When you look at a map, it seems so simple. The Tanzania/Kenya border runs between the Serengeti and the Masai Mara, and it should be easy to plan a trip to cross by land. Yet many safari tour operators will tell you it's impossible and you have to fly (via Nairobi or Arusha—which requires backtracking). But go on some of the travel forums, and there are plenty of stories of people crossing a land border. So who is right?
Crossing at Isebania
You can cross the border just west of the Masai Mara and Serengeti (between Kenya and Tanzania) at a little border post called Isebania. The problem for a tour operator booking a trip is the unforeseen hold-ups at the border post. The journey is also long and bumpy on both sides of the border, it is still a 6-hour drive to get to a camp in the Mara from Isebania.
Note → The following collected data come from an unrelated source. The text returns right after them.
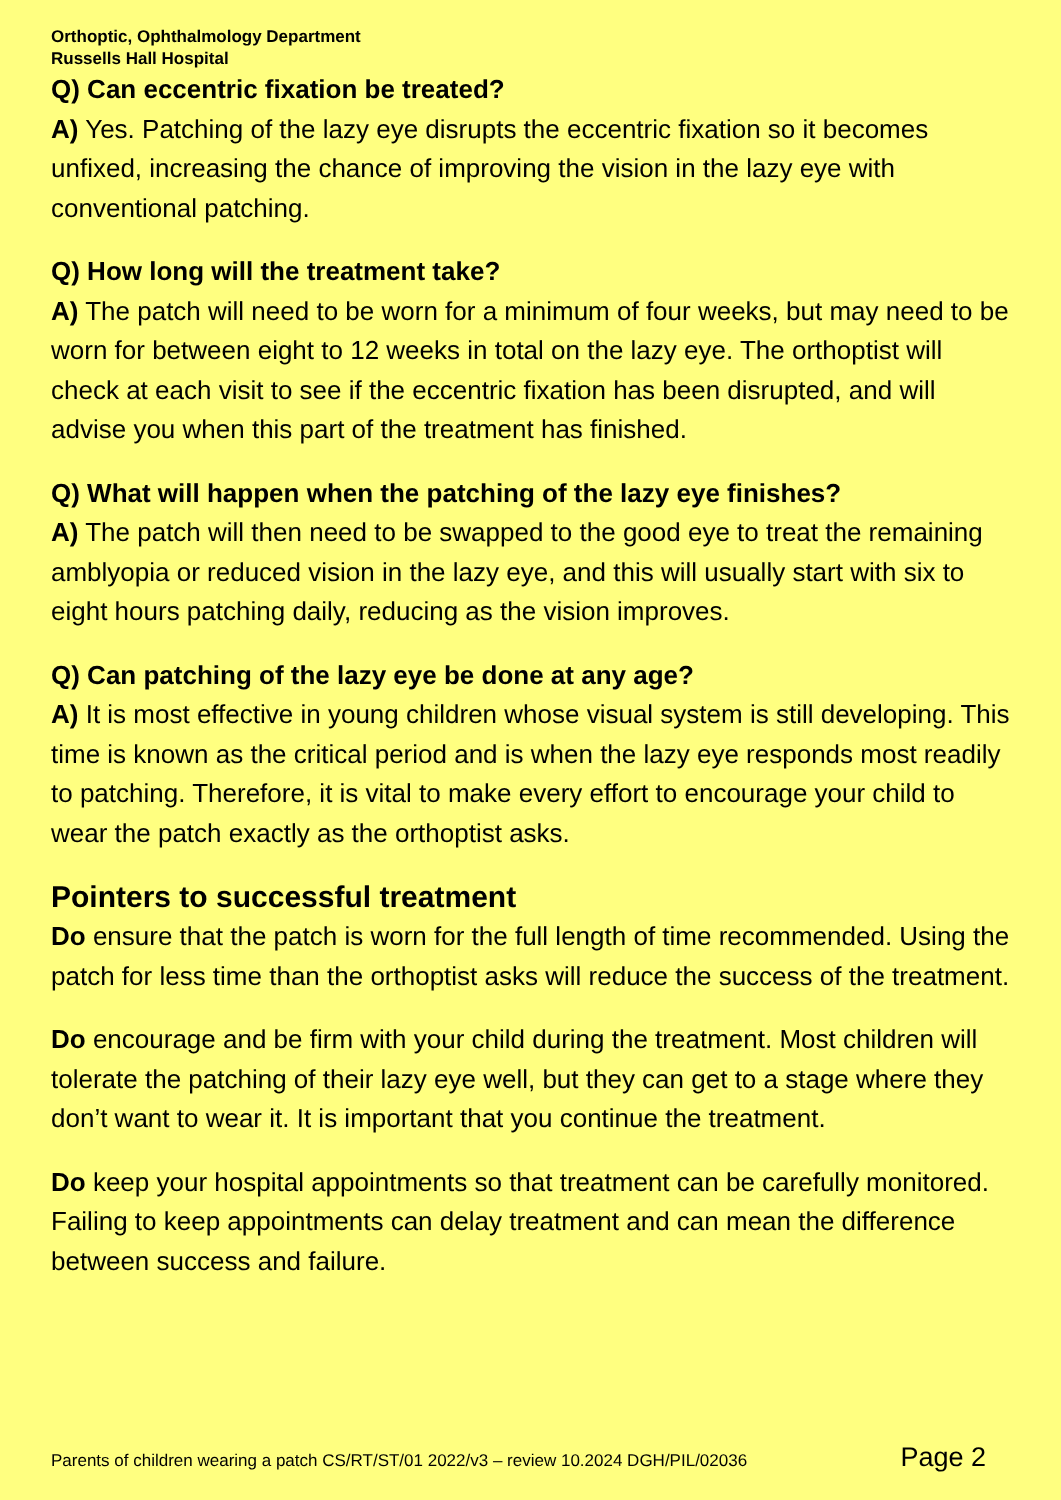Orthoptic, Ophthalmology Department
Russells Hall Hospital
Q) Can eccentric fixation be treated?
A) Yes. Patching of the lazy eye disrupts the eccentric fixation so it becomes unfixed, increasing the chance of improving the vision in the lazy eye with conventional patching.
Q) How long will the treatment take?
A) The patch will need to be worn for a minimum of four weeks, but may need to be worn for between eight to 12 weeks in total on the lazy eye. The orthoptist will check at each visit to see if the eccentric fixation has been disrupted, and will advise you when this part of the treatment has finished.
Q) What will happen when the patching of the lazy eye finishes?
A) The patch will then need to be swapped to the good eye to treat the remaining amblyopia or reduced vision in the lazy eye, and this will usually start with six to eight hours patching daily, reducing as the vision improves.
Q) Can patching of the lazy eye be done at any age?
A) It is most effective in young children whose visual system is still developing. This time is known as the critical period and is when the lazy eye responds most readily to patching. Therefore, it is vital to make every effort to encourage your child to wear the patch exactly as the orthoptist asks.
Pointers to successful treatment
Do ensure that the patch is worn for the full length of time recommended. Using the patch for less time than the orthoptist asks will reduce the success of the treatment.
Do encourage and be firm with your child during the treatment. Most children will tolerate the patching of their lazy eye well, but they can get to a stage where they don’t want to wear it. It is important that you continue the treatment.
Do keep your hospital appointments so that treatment can be carefully monitored. Failing to keep appointments can delay treatment and can mean the difference between success and failure.
Parents of children wearing a patch CS/RT/ST/01 2022/v3 – review 10.2024 DGH/PIL/02036 Page 2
If you are going from Kenya to Tanzania, you'll be forced to spend an overnight in Mwanza on the Tanzanian side. From there it is also at least a half day drive to most Serengeti camps and lodges. So it's certainly not a time-saver and it is debatable if it will save you any money unless you are traveling in a group.
Tour operators don't like to offer the land crossing as part of a safari package because it is honestly not a very pleasant trip, but also because vehicles can't cross the borders unless they are registered in both countries (only overland trucks tend to have this type of paperwork). So the tour operator has to have a ground crew in both Kenya and Tanzania to coordinate. If there are delays, or the border is just busy that day, you have two teams on either side waiting for hours not knowing if the clients are lost, or quite when they will show up.
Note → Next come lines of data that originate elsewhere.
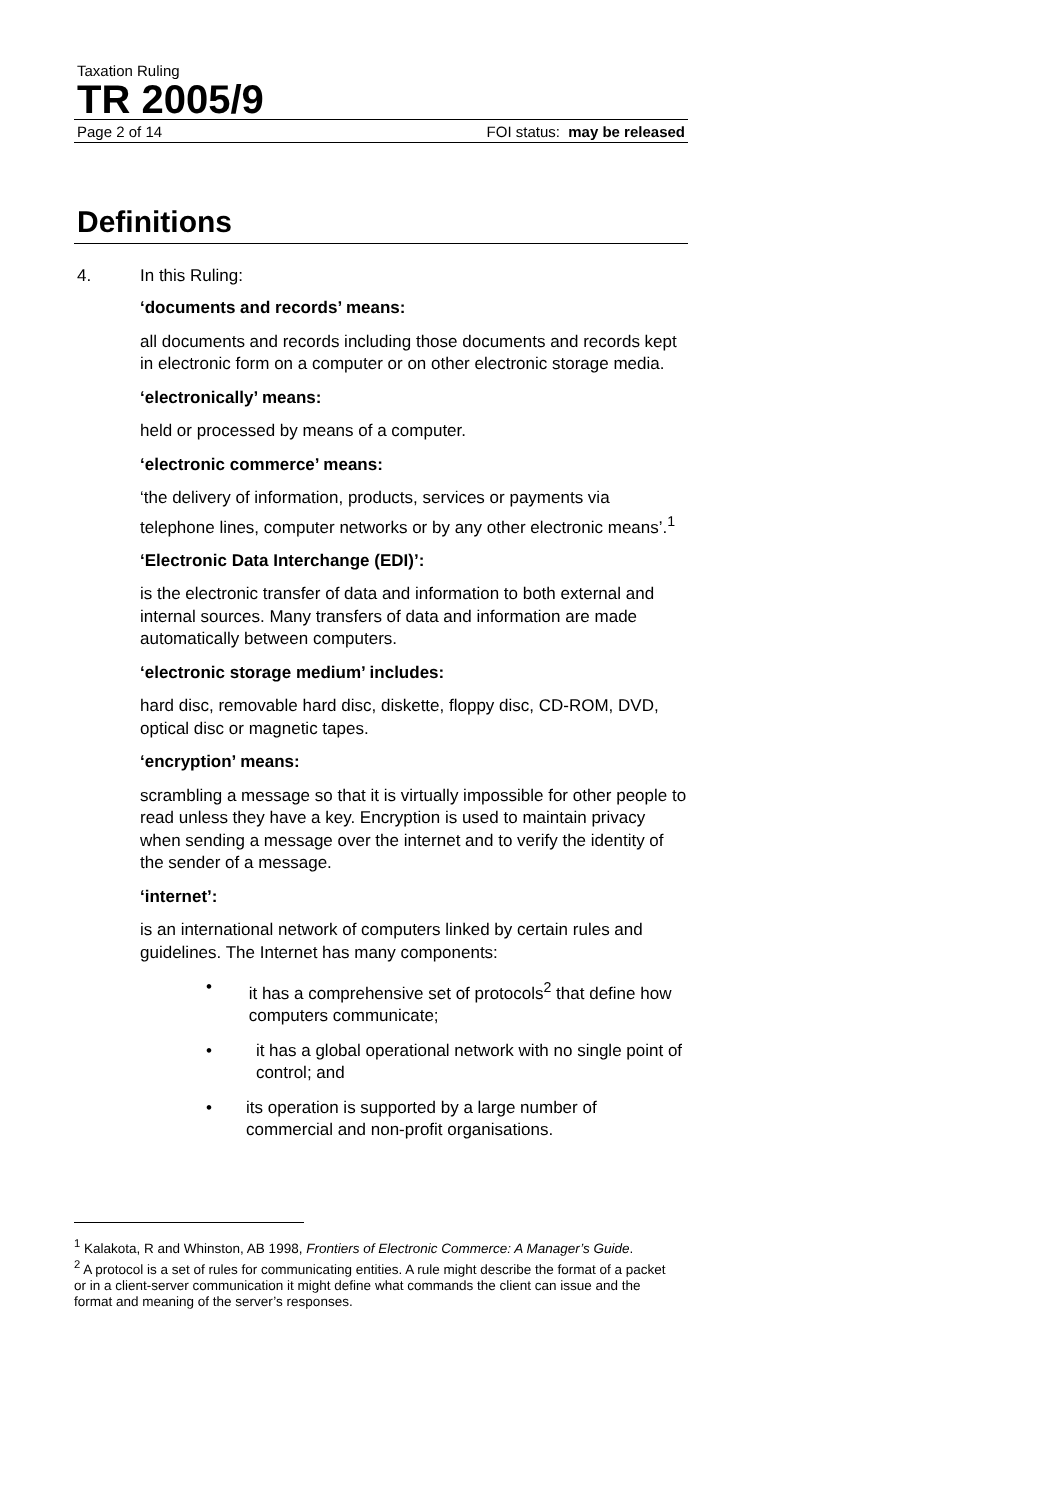Taxation Ruling
TR 2005/9
Page 2 of 14 FOI status: may be released
Definitions
4. In this Ruling:
‘documents and records’ means:
all documents and records including those documents and records kept in electronic form on a computer or on other electronic storage media.
‘electronically’ means:
held or processed by means of a computer.
‘electronic commerce’ means:
‘the delivery of information, products, services or payments via telephone lines, computer networks or by any other electronic means’.<sup>1</sup>
‘Electronic Data Interchange (EDI)’:
is the electronic transfer of data and information to both external and internal sources. Many transfers of data and information are made automatically between computers.
‘electronic storage medium’ includes:
hard disc, removable hard disc, diskette, floppy disc, CD-ROM, DVD, optical disc or magnetic tapes.
‘encryption’ means:
scrambling a message so that it is virtually impossible for other people to read unless they have a key. Encryption is used to maintain privacy when sending a message over the internet and to verify the identity of the sender of a message.
‘internet’:
is an international network of computers linked by certain rules and guidelines. The Internet has many components:
• it has a comprehensive set of protocols<sup>2</sup> that define how computers communicate;
• it has a global operational network with no single point of control; and
• its operation is supported by a large number of commercial and non-profit organisations.
<sup>1</sup> Kalakota, R and Whinston, AB 1998, Frontiers of Electronic Commerce: A Manager’s Guide.
<sup>2</sup> A protocol is a set of rules for communicating entities. A rule might describe the format of a packet or in a client-server communication it might define what commands the client can issue and the format and meaning of the server’s responses.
Considering flights are not that expensive, and an airline like Safarlink can get you from the Mara to Arusha in just a few hours. Kenya Airways also operates several flights from the Mara, that connect in Nairobi and get you to Arusha in time to continue on to Ngorongoro for the evening. Alternatively, you can enjoy lunch in Arusha, and be in the Mara in time for a sundowner if you fly the "regular" route.
You can also fly from smaller airstrips in the Mara to Migori, close to the border. You would then hire a van to take you to Isebania, cross the border on foot, and then get a transfer to Tarime airport for a flight to your Serengeti camp. This avoids the backtracking through Arusha and Nairobi but is also a little complicated for those wanting a stress-free vacation.
Land Crossing Information
Namanga, near Amboseli in southeast Kenya, is a better option for those wanting to avoid paying for flights and still wish to enjoy a safari in both countries. Amboseli is a very popular national park in Kenya, and offers excellent wildlife viewing, for elephants in particular. Namanga is more accessible than Isebania, the roads are better on either side of the border as well, which helps reduce delays. You still have to cross the border on foot to meet your Kenyan or Tanzanian driver, but it is easier to coordinate. It takes just two hours or so from the border to get to Amboseli in Kenya, or two hours to get to Arusha from the border in Tanzania.